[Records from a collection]
○ ○ ○ ○ ○ ○ ○
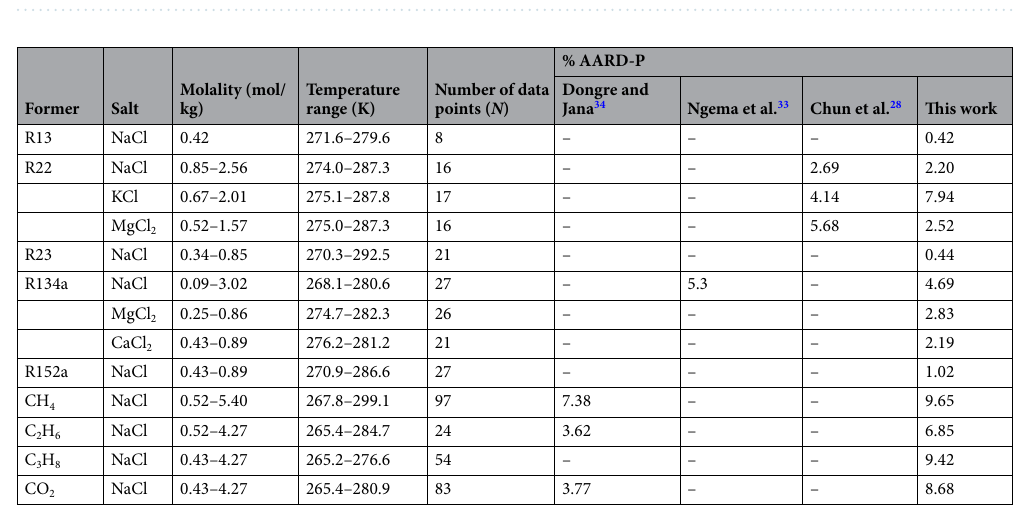
Figure 4. Comparison of phase equilibrium conditions of experimental data with model estimate for refrigerant hydrate formers at different salt concentration in water for ( a ) R22 and ( b ) R134a refrigerants. Model predictions in the presence of NaCl and MgCl 2 salts are commonly depicted by solid and dashed lines, while the dotted lines portray KCl and CaCl 2 salts for the hydrates of R22 45 and R134a 31,33,51 respectively. The individual molalities for each salt are grouped and presented correspondingly.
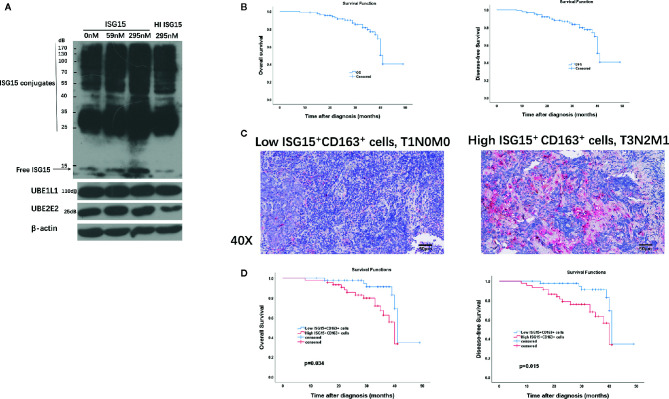
Clinical implication of tumor-associated macrophages (TAMs) and ISG15-expressing TAMs in NPC. (A) Intracellular free and conjugated ISG15, and ISGytion E1 enzyme (UBE1L) and E2 enzymes (UBE2E2) were assessed by Western blotting on total cell lysates of rISG15 treated macrophages. (B) Kaplan-Meier survival curve of overall survival (OS) and disease-free survival (DFS) in the TMA contained 90 NPC biopsy specimens. (C) Representative immunohistochemistry data with double staining of CD163 (in wine red) and ISG15 (in brown) in early (T1N0M0) and advanced (T3N2M1) Tumor Node Metastasis (TNM) stage in NPC samples. Scale bars, 50 μm. (D) Kaplan-Meier survival curve of OS and DFS in NPC patients with distinct ISG15+ CD163+ TAMs count.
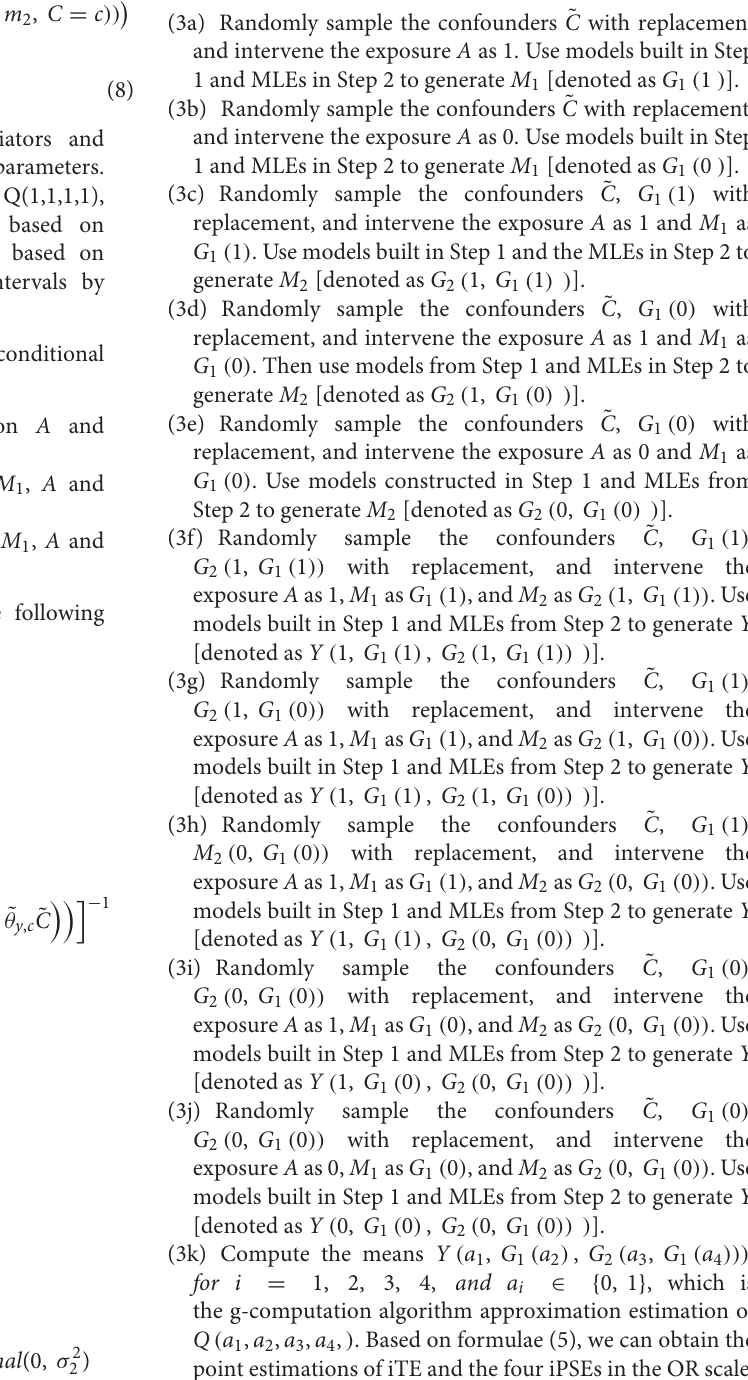
(step 3) Conduct g-computation algorithm using MLE and bootstrap.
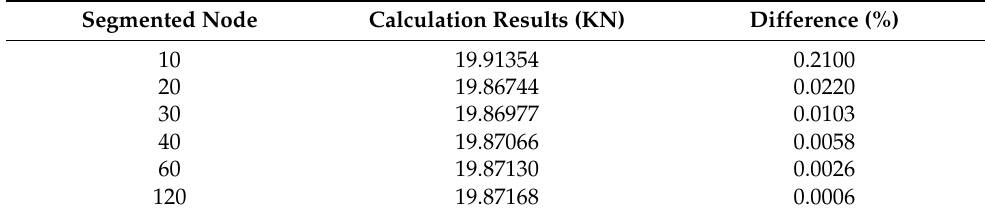
Figure 9. The catenary shape. Table 1. The comparison between calculation results and theoretical results.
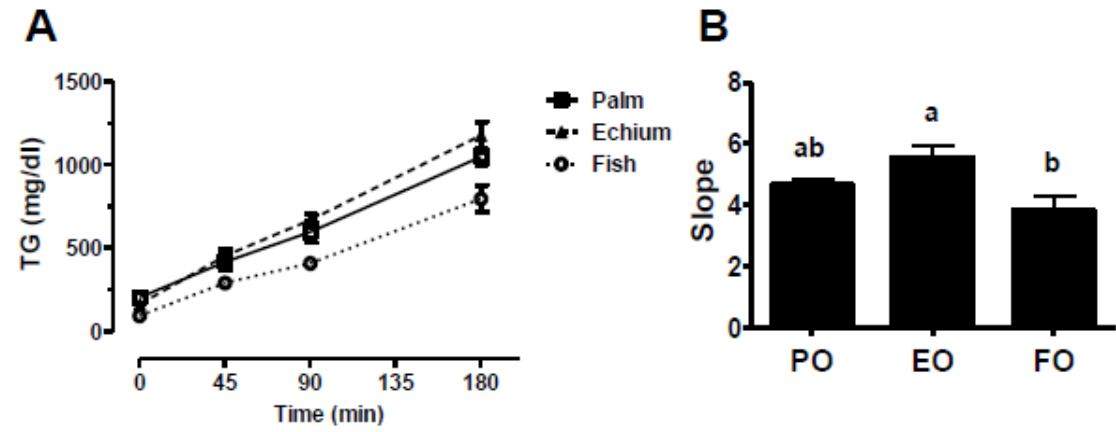
Figure 5. Hepatic TG secretion rate. ( A ) Mice fed PO, EO, or FO diets were fasted for 4 h before baseline TG values were determined by enzymatic analysis. Animals were injected retro-orbitally with Triton X-100 (500 mg/kg mouse) to block lipase activity. Hepatic TG secretion rate was calculated by measuring TG accumulation in plasma 45, 90, and 180 min post-injection. ( B ) Slopes of hepatic TG secretion shown in Panel A . Values represent mean ± S.E.M. Values with different letters are significantly different ( p <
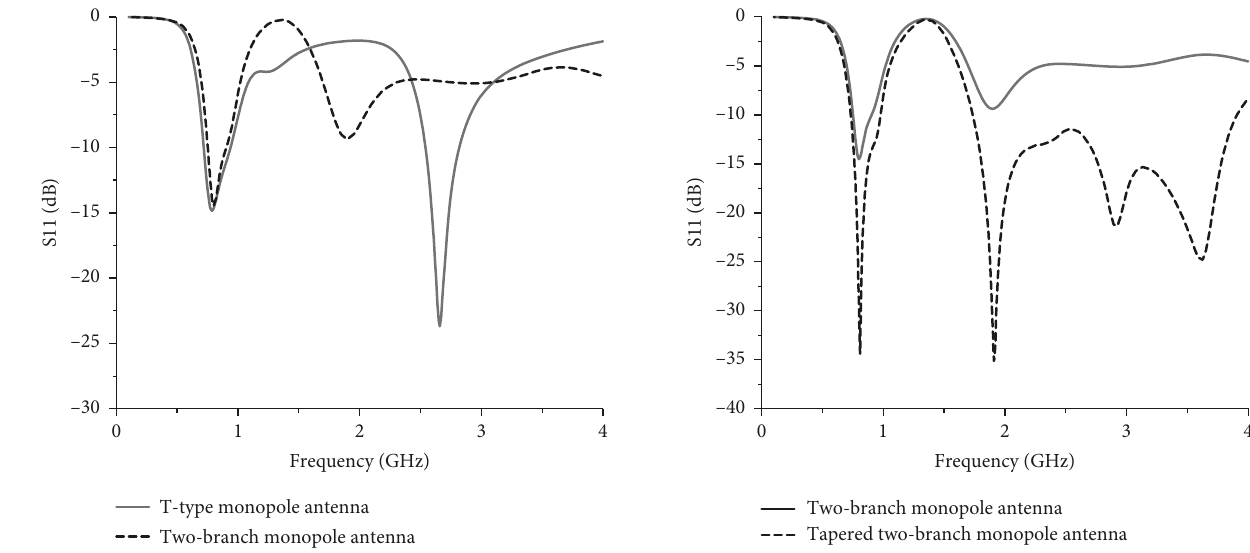
Figure 3: Comparison of a T-shaped monopole antenna and two- branch monopole antenna.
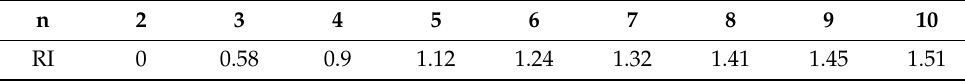
Table 5. AHP fundamental scale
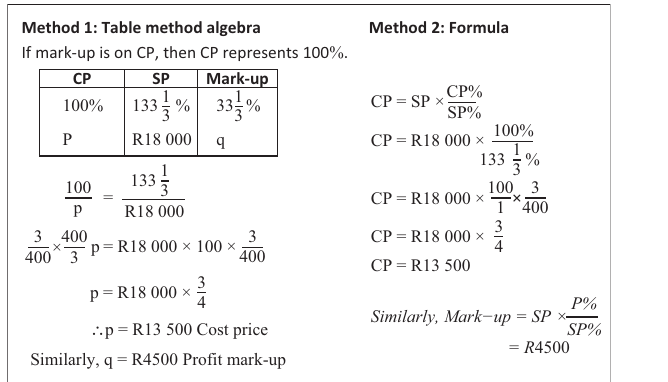
FIGURE 11: Cost of sales calculation given a mixed fraction percentage.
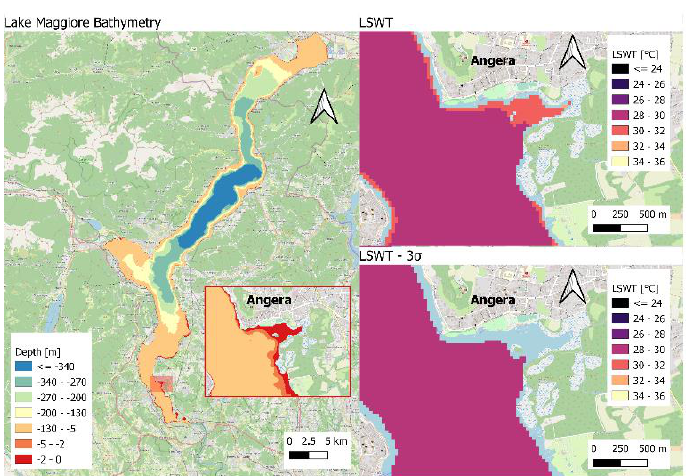
Figure 4 . Maggiore lake bathymetry (on the left) and SIMILE WQP LSWT map of 20 th August 2020 before (top right) and after (bottom right) the 3  outlier rejection.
○ ○ ○ ○ ○ ○ ○
> _Task prompt_:
Every line above that includes the word "calculation" should be listed.

> _Problem solution_:
Figure 9. The catenary shape. Table 1. The comparison between calculation results and theoretical results.
FIGURE 11: Cost of sales calculation given a mixed fraction percentage.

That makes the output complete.